CONSIGNE 1: Relevez tous les titres de jeux vidéo cités dans l'extrait consacré à Dante's Inferno.

EXTRAIT CHOISI:
━━━━
Dante's Inferno
Une œuvre et un jeu à succès produit par un concurrent : tels sont les deux ingrédients désormais indispensables à Visceral Games pour produire un titre inédit. Après avoir réuni le meilleur d’Alien (le film) et de Resident Evil (le jeu) dans un Dead Space dont la simple évocation suffit à coller le frisson à bien des joueurs, le studio interne d’Electronic Arts s’empare aujourd’hui de l’âme de Devil May Cry et la plonge dans le chaudron bouillonnant de la Divine Comédie. Furieusement gothique et sacrément flamboyant, Dante’s Inferno s’est laissé dompter durant quelques minutes sur PS3.
Bayonetta le 8 janvier, Dante's Inferno le 12 février, God of War III en mars (ou en avril, ou en mai), les amateurs d’action brutale ne vont plus savoir où donner de leur grosse épée dans les prochains mois. Si la nouvelle aventure de Kratos ne manquera pas de remporter un franc succès, les deux outsiders semblent avoir suffisamment de répondant pour se faire une petite place dans le palpitant des apprentis meurtriers. A commencer donc par ce Dante’s Inferno irradiant de sauvagerie.
━━━━
DONNÉES D'ENTRÉE:
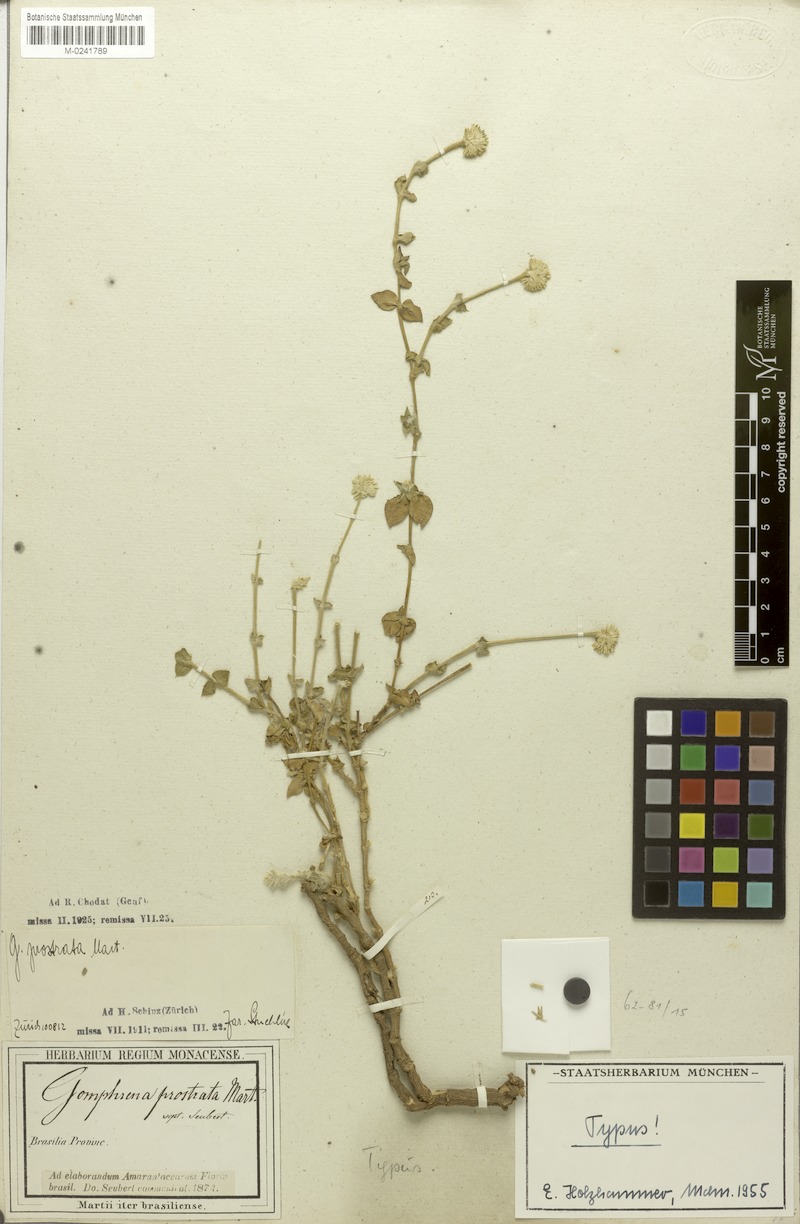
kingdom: Plantae
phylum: Tracheophyta
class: Magnoliopsida
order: Caryophyllales
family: Amaranthaceae
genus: Gomphrena
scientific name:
━━━━
CONSIGNE 2: Substituez « species name » à « scientific name » dans tous les enregistrements, sans rien modifier d'autre, puis reproduisez-les en omettant les images.

RÉPONSE 1:
Dante's Inferno
Resident Evil
Dead Space
Devil May Cry
Bayonetta
God of War III

RÉPONSE 2:
kingdom: Plantae
phylum: Tracheophyta
class: Magnoliopsida
order: Caryophyllales
family: Amaranthaceae
genus: Gomphrena
species name:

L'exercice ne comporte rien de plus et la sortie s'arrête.